The company has a goal of including molecular test information from all U.S.-based CLIA-certified laboratories. The company collects test information, and cleans and standardizes testing information, making comparisons based on included variants, turnaround time, and price possible. NextGxDx streamlines this process and takes it one step further by simplifying ordering too. Harris says a typical hospital can order tests from 25 to 45 different laboratories, with only the largest laboratories’ requisition forms (AmbryPort, ARUP Connect, Baylor GeneResults, LabCorp Beacon, Mayo Access, Quest Care360) integrated into electronic health record systems, thus necessitating the use of error-prone, time-consuming, hand-written forms for the rest.
“The goal of a marketplace is to create transparency. For industries ranging from air travel to electronics, online marketplaces have demonstrated the ability to improve overall product quality and customer service,” the company says. “This is done by providing a way for users to easily compare important ordering-related information for all available products in one place.”
NextGxDx incorporated elements from consumer goods models—PayPal with a secure checkout and payment system in fragmented markets; Amazon, which consolidates vendors to provide a comprehensive catalog; and Walmart with one-stop, low-cost shopping. NextGxDx receives a per-test transaction fee for any tests ordered through the platform. Health care providers will never have to pay to access the marketplace. The company has nearly 20,000 products in its catalog.

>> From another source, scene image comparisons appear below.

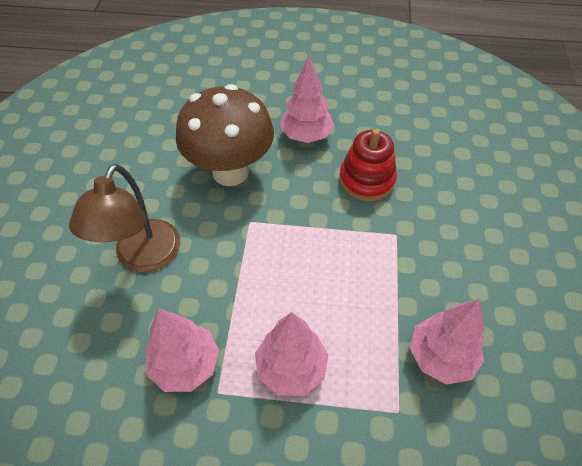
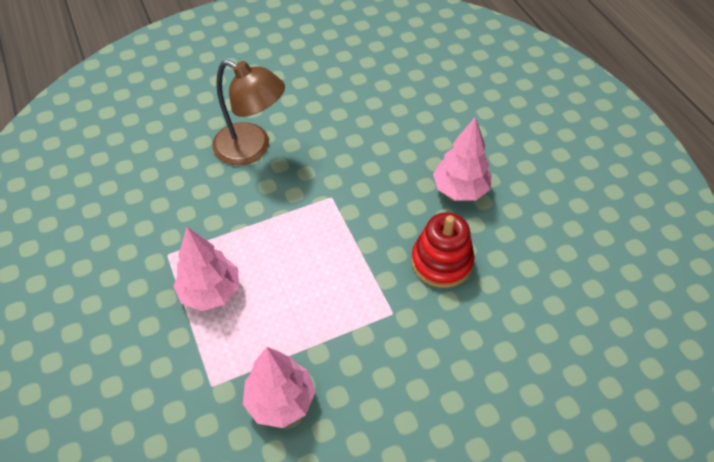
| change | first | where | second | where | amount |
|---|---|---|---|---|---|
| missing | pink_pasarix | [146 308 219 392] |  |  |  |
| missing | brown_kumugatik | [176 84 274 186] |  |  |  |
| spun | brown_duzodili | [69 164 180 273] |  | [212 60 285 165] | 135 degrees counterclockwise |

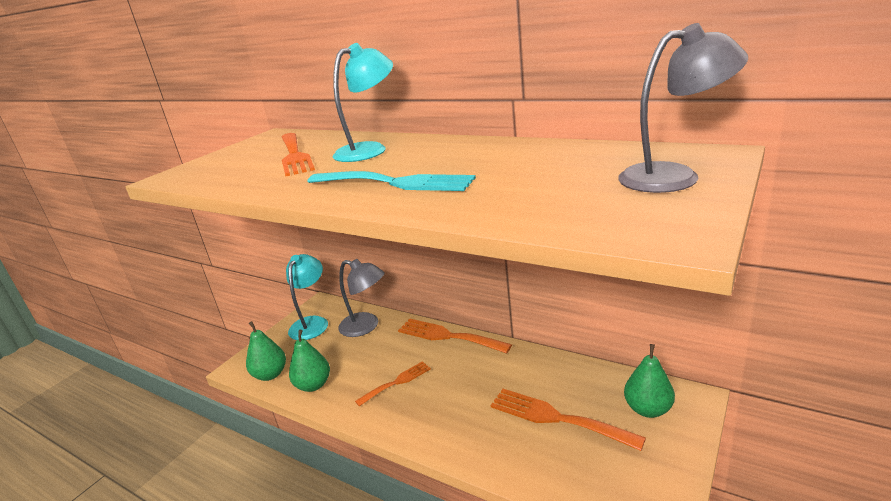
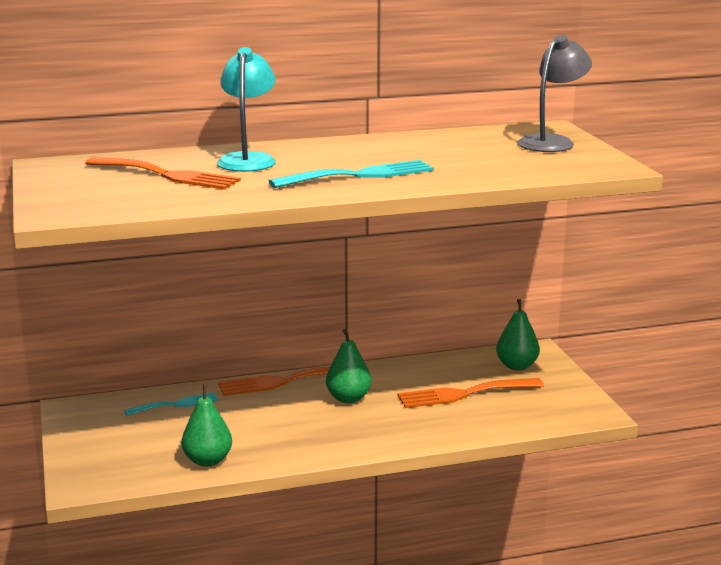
| change | first | where | second | where | amount |
|---|---|---|---|---|---|
| missing | turquoise_duzodili | [286 254 328 340] |  |  |  |
| missing | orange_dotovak | [355 361 431 406] |  |  |  |
| relocated | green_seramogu | [246 321 286 381] |  | [326 329 371 403] |  |
| exchanged | grey_duzodili | [338 259 385 337] | turquoise_dotovak | [124 392 218 415] |  |

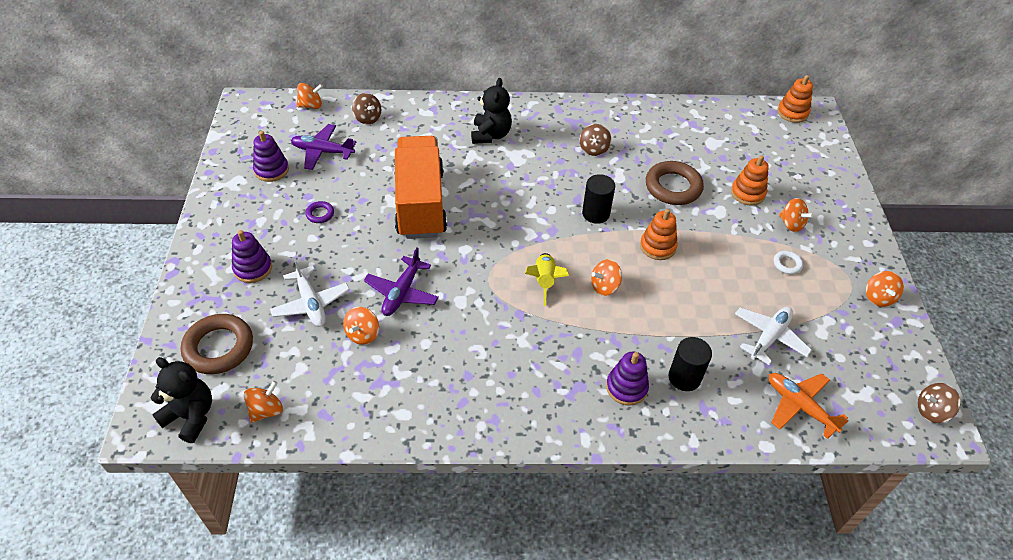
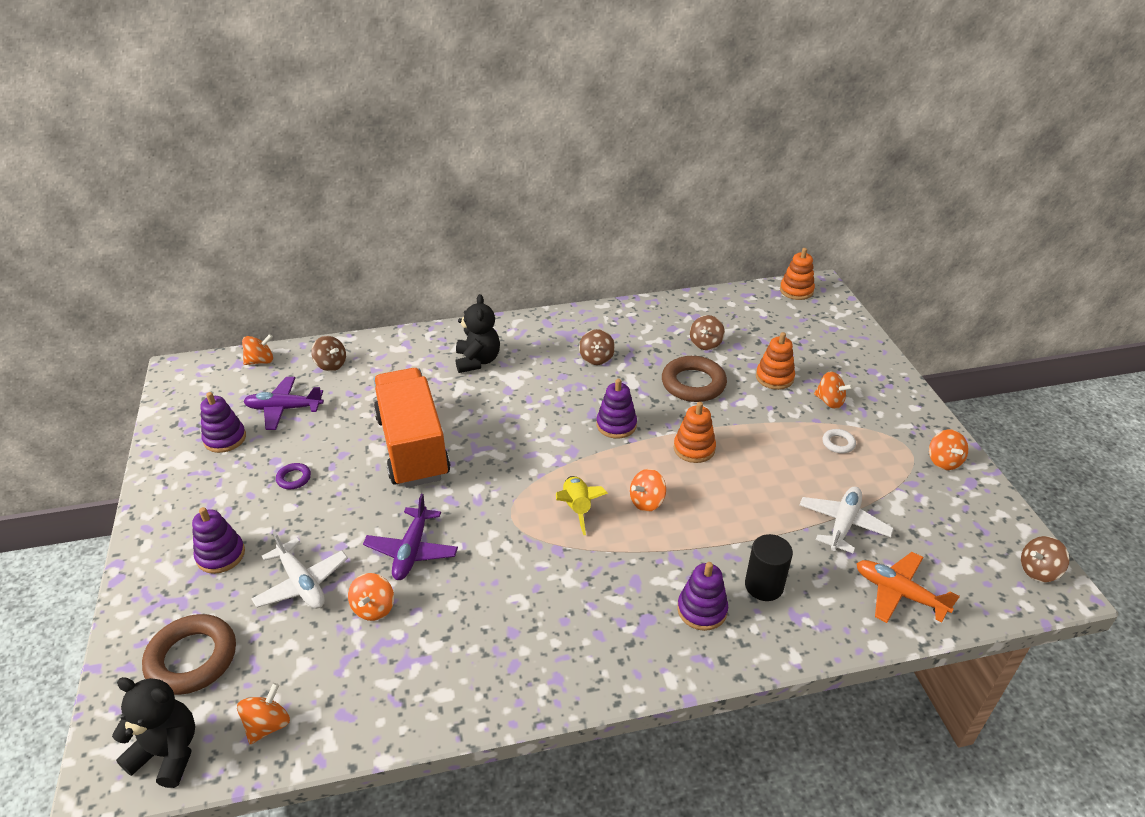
| change | first | where | second | where | amount |
|---|---|---|---|---|---|
| appeared |  |  | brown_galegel | [690 315 725 350] |  |
| exchanged | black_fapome | [582 174 615 224] | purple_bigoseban | [597 379 637 439] |  |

Takeaway: As clinical NGS permeates more practice areas, attention and enthusiasm are increasingly focusing on bioinformatics and analysis solutions.
Side Box:
Roche Snaps Up Sequencing Firm
In a move meant to strengthen its diagnostics pipeline after its failed bid to buy Illumina, Roche (Switzerland) acquired U.S. gene-sequencing firm Genia Technologies (Mountain View, Calif.) for up to $350 million ($125 million paid immediately and $225 million contingent on achieving milestones). Unlike Illumina’s platform, Genia relies upon nanopore technology. Genia, more specifically, relies on semiconductors to measure changes in electrical currents, capable of measuring single molecules, while its NanoTag chemistry, the company says, enables more accurate base calls than other nanopore-based platforms.

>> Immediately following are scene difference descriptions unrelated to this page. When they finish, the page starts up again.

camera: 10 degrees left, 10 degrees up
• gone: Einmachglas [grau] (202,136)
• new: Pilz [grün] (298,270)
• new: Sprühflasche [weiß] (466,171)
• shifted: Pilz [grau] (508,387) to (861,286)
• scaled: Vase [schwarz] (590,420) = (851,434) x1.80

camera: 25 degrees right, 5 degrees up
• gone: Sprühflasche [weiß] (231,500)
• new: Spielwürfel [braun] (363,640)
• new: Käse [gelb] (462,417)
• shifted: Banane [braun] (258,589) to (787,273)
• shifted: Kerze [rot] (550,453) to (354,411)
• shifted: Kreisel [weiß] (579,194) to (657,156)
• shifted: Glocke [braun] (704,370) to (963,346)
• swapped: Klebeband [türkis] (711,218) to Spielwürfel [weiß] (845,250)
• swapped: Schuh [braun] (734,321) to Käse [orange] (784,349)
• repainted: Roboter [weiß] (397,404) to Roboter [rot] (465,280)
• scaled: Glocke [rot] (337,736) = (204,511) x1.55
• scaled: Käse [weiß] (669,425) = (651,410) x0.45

Analysts say the acquisition is an important long-term play for Roche. In addition to enhancing the strength of its diagnostics portfolio pipeline, Genia’s technology can also potentially be used in development of targeted therapeutics.
Side Box:
Partnership to Expand Solid Tumor Mutation Panel
Providing further evidence for clinical interest in molecular panels, Memorial Sloan-Kettering Cancer Center (MSK; New York) and Quest Diagnostics (Madison, N.J.) announced a partnership in June to enhance Quest’s OncoVantage sequencing-based panel. The first phase of the collaboration will be evident this summer with the launch of a cobranded clinical annotation report. The panel’s analysis of 34 genes from solid tumor biopsy samples will be merged with MSK databases, correlating specific mutations to patients’ prognosis, treatment selection, and monitoringof disease progression. This real-time data exchange, the companies say, will enable rapid translation of discoveries into clinically actionable information for cancer care.
The second phase of the collaboration will involve codevelopment of an expanded test potentially analyzing hundreds of genes. Launch of this test is anticipated in spring 2015.